An in vivo Cell-Based Delivery Platform for Zinc Finger Artificial Transcription Factors in Pre-clinical Animal Models.
Front Mol Neurosci
Gene editing has emerged as a powerful method for making changes to DNA sequence and turning gene on or off. However, getting the proteins that do the gene editing into the cell of a living organism ("delivery") has been a major challenge for this field. The two major current methods are to use viral vectors or lipid nanoparticles to deliver the editor proteins into the cells of the body. Like small molecule drugs, vary large amounts of viral vectors or lipid nanoparticles must be created in order to get the editors into enough cells in the body, leading major challenges in production and safety of the high doses required. Here, we explore a very different idea. Unlike drugs, gene editors are made of protein and RNA that are things that the cells of the body can produce themselves. If we can get a few cells in the body to produce the editing proteins that can then get into the other cells of the body, that would avoid having to make and deliver high amounts of viral or lipid nanoparticles, resulting in simpler and less expensive production, lower doses for administration, and reduced toxicity. We demonstrate this approach using a type of gene editor called an engineered zinc finger (ZF) transcription factor that is expressed in a particular type of cell called a mesenchymal stem/stromal cell (MSC), which is know to be good at secreting large amounts of protein. The ZF-MSC where introduced into mice and rhesus macaques, and the MSC secrete the ZF into the space around the MSC. The ZF are also contain a cell-penetrating peptide that allows them to be be taken up by neighboring cells. Our data show that this works, and can improve motor deficits in a mouse model of Angelman Syndrome.

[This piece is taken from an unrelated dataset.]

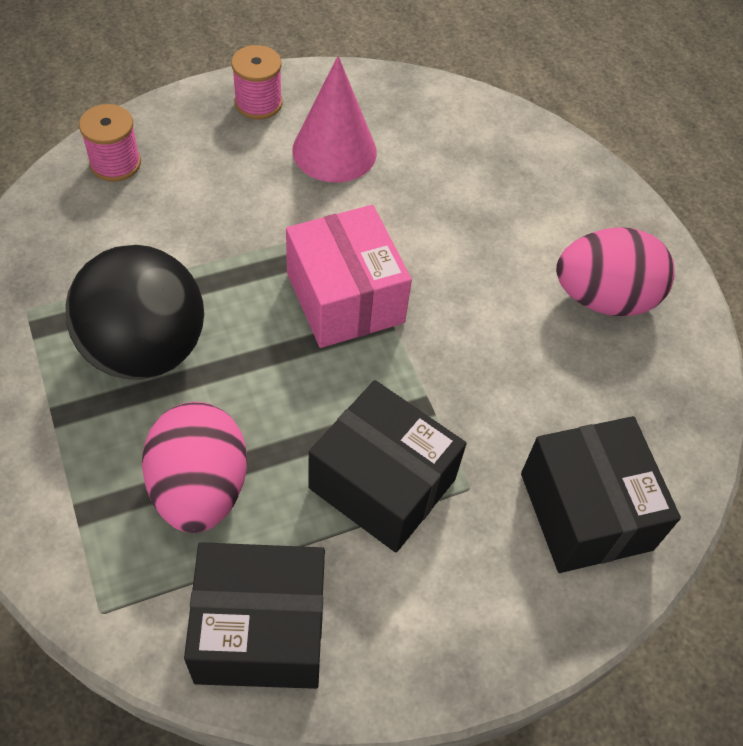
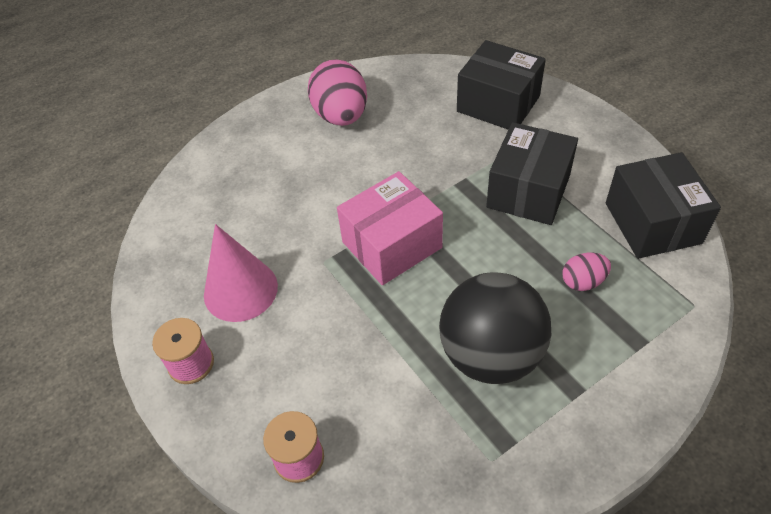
camera: 95 degrees left, 5 degrees down
pink egg [142,402,247,533] -> pink egg [563,253,611,291], size x0.52
black box [521,416,681,573] -> black box turned 60 degrees clockwise [457,40,546,130]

Zinc finger (ZF), transcription activator-like effectors (TALE), and CRISPR/Cas9 therapies to regulate gene expression are becoming viable strategies to treat genetic disorders, although effective in vivo delivery systems for these proteins remain a major translational hurdle. We describe the use of a mesenchymal stem/stromal cell (MSC)-based delivery system for the secretion of a ZF protein (ZF-MSC) in transgenic mouse models and young rhesus monkeys. Secreted ZF protein from mouse ZF-MSC was detectable within the hippocampus 1 week following intracranial or cisterna magna (CM) injection. Secreted ZF activated the imprinted paternal Ube3a in a transgenic reporter mouse and ameliorated motor deficits in a Ube3a deletion Angelman Syndrome (AS) mouse. Intrathecally administered autologous rhesus MSCs were well-tolerated for 3 weeks following administration and secreted ZF protein was detectable within the cerebrospinal fluid (CSF), midbrain, and spinal cord. This approach is less invasive when compared to direct intracranial injection which requires a surgical procedure.